If you try me on Monday, and I don't answer, and you try me on Tuesday, and I don't answer, and then you try me on Wednesday, and I answer, THEN you have made your contact, you've talked to me about the debt(s), and you cannot call me again for 7 days from that Wednesday unless I ask you to, or if I call back. (If I call back, the date of the call-back re-tolls the 7 days.)
(How'd I do? Did I get it right? Do you disagree? PLEASE LET ME KNOW.)
This Winter, the Hot New Look is a D/B/A
Just a heads up that if the name of your collection agency says that you're a collection agency -- Apex Predatory Collections, say; or, even, Apex Predatory Receivables -- you will want to make sure you have a licensed d/b/a name, too.
Doing Business As. This allows a company to have one name for business purposes -- taxes and the like -- and another name that, in this case, can be consumer-friendly without risking third-party disclosure.
Where is this?
Throughout the Final Rule, and especially within the context of the Limited Content Message. Like, for instance, this, on page 61:
§ 1006.2(j)(1)(i) requires that the business name included in a limited-content message not reveal that a debt collector is in the debt collection business.

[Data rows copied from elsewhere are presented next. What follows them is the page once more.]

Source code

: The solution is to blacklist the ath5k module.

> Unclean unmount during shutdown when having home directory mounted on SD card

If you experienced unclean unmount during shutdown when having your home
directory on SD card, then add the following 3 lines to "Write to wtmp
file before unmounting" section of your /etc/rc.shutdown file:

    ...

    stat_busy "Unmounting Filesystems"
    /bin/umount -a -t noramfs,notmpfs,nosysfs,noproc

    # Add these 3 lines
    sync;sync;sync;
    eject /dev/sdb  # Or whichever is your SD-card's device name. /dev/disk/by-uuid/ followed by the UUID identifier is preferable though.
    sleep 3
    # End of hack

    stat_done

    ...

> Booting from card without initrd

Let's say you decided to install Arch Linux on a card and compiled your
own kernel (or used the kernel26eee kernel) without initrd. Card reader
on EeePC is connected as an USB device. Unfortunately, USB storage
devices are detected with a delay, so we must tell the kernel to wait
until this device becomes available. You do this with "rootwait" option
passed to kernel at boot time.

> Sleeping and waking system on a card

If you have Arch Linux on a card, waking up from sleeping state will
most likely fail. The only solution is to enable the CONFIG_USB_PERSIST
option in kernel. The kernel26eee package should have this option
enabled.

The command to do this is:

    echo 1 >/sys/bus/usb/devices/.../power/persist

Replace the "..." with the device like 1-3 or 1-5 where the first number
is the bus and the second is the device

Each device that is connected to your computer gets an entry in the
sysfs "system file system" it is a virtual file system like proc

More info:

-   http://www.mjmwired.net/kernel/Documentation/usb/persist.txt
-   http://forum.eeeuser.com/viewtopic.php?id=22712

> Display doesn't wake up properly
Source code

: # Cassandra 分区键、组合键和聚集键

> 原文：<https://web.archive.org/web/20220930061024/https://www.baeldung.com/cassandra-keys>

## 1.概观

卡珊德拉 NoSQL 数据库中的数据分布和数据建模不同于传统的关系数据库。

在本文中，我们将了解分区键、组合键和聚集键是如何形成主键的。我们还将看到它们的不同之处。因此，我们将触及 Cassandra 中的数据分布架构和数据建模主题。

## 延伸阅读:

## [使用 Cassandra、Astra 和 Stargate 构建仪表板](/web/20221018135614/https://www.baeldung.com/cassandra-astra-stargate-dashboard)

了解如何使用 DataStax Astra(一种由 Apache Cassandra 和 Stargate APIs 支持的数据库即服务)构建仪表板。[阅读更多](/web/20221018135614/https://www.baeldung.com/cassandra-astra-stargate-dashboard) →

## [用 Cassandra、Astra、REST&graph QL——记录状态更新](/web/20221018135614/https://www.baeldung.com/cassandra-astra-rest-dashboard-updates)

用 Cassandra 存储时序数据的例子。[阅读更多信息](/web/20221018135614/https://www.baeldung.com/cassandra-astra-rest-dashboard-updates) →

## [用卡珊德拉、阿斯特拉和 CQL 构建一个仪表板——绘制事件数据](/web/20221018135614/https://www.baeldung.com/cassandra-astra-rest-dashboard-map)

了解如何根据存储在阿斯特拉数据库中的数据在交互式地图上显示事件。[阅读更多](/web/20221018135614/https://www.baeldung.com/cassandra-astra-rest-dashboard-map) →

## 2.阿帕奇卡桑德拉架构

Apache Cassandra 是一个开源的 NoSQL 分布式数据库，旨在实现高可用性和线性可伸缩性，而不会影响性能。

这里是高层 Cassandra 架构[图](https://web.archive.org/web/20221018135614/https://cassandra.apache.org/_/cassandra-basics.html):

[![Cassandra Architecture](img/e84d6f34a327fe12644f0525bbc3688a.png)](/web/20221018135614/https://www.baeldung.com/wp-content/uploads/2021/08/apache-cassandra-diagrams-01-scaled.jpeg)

The rule seems to explicitly affect any collection agency with the word Collection or Collections or Collectors as part of the business name. (If you're a peddler in old-timey erotica or something weird like stamps, you're fine. I mean, you're not? But you're fine as far as the Final Rule goes.)
However, when the CFPB hauls out an example of a business name that would disclose that the primary function of the business is debt collection, it uses "credit card receivables group" as the example. (See page 76 of the Final Rule.)
So it would seem Receivables is out of the question if you're primary business is the collection of consumer debt. (If your business is just receiving things, like hugs, chain letters, or accounts of hauntings WHICH IS MY BUSINESS BY THE WAY, you're fine. Please send me any stories you have about any hauntings that have happened to you/you know of.)
Most larger agencies are already all over this. Some of my smaller market participants may not have taken this step, and it is with this spirit of sharing and caution that I urge you to do so.